**TASK 1**
Copy the passage on EvilToken phishing word for word, from "Attackers are moving" to "not help much.".
**TASK 2**
Continue the passage on the EvilToken phishing campaign, starting right after its final sentence.

**EXERCISE TEXT**
***
If you have strong logging, map the timeline from first device code event to token use, device registration, inbox-rule creation, and API access. That will help you understand scope.

How to build a longer-term defense against EvilToken phishing

The bigger lesson from this campaign is simple: you cannot stop at login security.

To lower long-term risk, focus on how access is granted, used, and extended.

1. Validate identity and access continuously

Review who has access, how they authenticated, whether least privilege still makes sense, and whether non-human identities are being monitored.

2. Monitor post-authentication behavior

Track token usage patterns, Graph API calls, permission changes, and unusual data access. A valid login should not automatically mean trusted activity.

3. Control OAuth and app access

Audit app consent, scopes, and integrations. Remove anything stale, overpowered, or unnecessary.

4. Prioritise high-impact users

Finance, executives, admins, and privileged users need stronger controls and closer monitoring because they offer the biggest payoff to attackers.

5. Use business context

Not every alert matters equally. Focus first on identities tied to sensitive data, financial workflows, approvals, legal communications, and executive mailboxes.

Why this campaign is a bigger shift in SaaS attacks

AppOmni framed EvilToken as part of a broader change in SaaS security. That framing makes sense.

Attackers are moving away from noisy infrastructure attacks and toward identity-centered abuse. They use native SaaS features, real authentication flows, valid tokens, and built-in APIs. In other words, they are using the platform the way it was designed, just for the wrong purpose.

That is why traditional controls can fall short. If the attacker already has valid access, perimeter thinking does not help much.

FAQ

What is the Microsoft 365 EvilToken campaign?

The Microsoft 365 EvilToken campaign is an OAuth token phishing campaign that uses device code authentication to trick users into completing a legitimate Microsoft sign-in flow. Once the user approves the request, the attacker receives valid access tokens for Microsoft 365.

How does OAuth token phishing work in Microsoft 365?

In these attacks, the attacker starts a device code login session, sends the code to the victim through a phishing lure, and asks the victim to enter it at Microsoft's real device login page. The victim signs in and completes MFA, and Microsoft then issues tokens to the attacker session.
***
**DATA EXCERPTS**

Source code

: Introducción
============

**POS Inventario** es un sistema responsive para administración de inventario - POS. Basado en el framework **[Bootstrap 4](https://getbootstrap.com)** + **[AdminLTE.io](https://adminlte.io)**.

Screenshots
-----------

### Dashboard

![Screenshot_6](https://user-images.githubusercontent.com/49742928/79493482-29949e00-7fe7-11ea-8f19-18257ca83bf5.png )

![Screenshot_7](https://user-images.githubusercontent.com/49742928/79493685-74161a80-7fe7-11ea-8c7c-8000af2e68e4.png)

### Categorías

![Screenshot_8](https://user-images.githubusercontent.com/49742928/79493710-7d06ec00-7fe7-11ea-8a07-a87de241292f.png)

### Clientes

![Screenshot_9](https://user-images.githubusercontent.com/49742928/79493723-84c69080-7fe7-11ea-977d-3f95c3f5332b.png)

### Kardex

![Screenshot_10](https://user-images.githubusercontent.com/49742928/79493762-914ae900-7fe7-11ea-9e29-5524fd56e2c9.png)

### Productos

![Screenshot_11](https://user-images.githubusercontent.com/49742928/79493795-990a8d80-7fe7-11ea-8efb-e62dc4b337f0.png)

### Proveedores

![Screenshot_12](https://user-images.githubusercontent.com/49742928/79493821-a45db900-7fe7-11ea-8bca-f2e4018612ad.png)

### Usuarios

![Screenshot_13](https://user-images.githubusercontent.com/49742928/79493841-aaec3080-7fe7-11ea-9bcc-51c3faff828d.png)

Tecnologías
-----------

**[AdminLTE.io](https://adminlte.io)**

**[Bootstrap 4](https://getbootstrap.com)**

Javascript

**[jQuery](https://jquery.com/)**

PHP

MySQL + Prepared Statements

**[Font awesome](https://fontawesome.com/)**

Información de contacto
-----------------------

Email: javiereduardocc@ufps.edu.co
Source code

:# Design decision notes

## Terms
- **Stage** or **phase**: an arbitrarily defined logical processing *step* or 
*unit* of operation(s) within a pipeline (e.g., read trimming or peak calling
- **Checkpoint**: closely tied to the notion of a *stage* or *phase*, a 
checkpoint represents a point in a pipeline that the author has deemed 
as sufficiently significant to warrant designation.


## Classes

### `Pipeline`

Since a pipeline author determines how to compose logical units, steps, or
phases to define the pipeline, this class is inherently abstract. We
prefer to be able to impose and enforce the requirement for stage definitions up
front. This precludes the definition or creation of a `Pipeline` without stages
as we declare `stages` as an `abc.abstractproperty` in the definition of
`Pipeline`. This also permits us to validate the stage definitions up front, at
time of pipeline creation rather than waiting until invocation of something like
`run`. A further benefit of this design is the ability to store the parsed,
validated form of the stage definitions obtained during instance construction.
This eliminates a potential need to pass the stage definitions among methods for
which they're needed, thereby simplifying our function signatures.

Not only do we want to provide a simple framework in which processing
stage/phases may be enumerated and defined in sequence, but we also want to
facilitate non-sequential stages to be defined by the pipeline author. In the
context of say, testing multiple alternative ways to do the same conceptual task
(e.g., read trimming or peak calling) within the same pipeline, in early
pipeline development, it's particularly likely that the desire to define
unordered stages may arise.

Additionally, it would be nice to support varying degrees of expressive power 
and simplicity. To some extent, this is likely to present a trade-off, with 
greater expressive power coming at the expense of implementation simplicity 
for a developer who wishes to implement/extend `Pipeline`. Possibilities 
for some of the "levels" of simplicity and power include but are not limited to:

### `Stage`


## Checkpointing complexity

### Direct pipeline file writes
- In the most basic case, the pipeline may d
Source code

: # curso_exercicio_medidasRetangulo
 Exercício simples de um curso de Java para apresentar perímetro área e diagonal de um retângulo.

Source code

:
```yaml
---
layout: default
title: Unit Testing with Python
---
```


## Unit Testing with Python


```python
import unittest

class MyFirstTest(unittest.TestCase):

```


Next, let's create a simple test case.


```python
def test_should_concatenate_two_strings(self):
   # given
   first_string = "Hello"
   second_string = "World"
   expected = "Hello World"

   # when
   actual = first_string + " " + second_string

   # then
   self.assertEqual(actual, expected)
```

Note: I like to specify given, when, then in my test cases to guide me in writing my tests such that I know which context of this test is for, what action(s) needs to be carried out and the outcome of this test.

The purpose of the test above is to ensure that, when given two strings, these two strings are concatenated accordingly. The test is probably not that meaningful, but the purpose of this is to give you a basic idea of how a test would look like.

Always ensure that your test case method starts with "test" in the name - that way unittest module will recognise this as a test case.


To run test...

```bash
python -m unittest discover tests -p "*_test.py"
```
***
**TASK OUTPUT 1**
Attackers are moving away from noisy infrastructure attacks and toward identity-centered abuse. They use native SaaS features, real authentication flows, valid tokens, and built-in APIs. In other words, they are using the platform the way it was designed, just for the wrong purpose.

That is why traditional controls can fall short. If the attacker already has valid access, perimeter thinking does not help much.

**TASK OUTPUT 2**
Can MFA stop EvilToken phishing?

Not by itself. In this attack, the victim completes MFA as part of the legitimate flow. That means the attacker still gets valid tokens. Phishing-resistant MFA helps against password theft, but it does not fully prevent device code abuse.

Why are hundreds of organisations being hit daily?

Microsoft reported that hundreds of organisations are compromised daily and that 10 to 15 related campaigns launch every 24 hours. Automation, AI-generated lures, fast infrastructure deployment, and legitimate Microsoft authentication flows all help attackers scale this tactic.

What should you do first if you suspect compromise?

Start by revoking active sessions, invalidating refresh tokens, and forcing reauthentication. Then review inbox rules, device registrations, Microsoft Graph API activity, and any changes to MFA methods or connected applications.

Should you disable device code authentication?

If your users do not need it, yes. Restricting or disabling device code authentication through Conditional Access is one of the most effective preventive steps for this attack class.

Final takeaway

The Microsoft 365 EvilToken campaign hits hundreds daily because it turns a real Microsoft login into an attack path. No fake password page is required. No stolen password is required. The attacker just needs your user to complete a legitimate device code flow that grants a valid OAuth token.

If you run Microsoft 365 in 2026, now is a good time to review device code authentication, tighten Conditional Access, audit OAuth apps, and watch what happens after login, not just before it.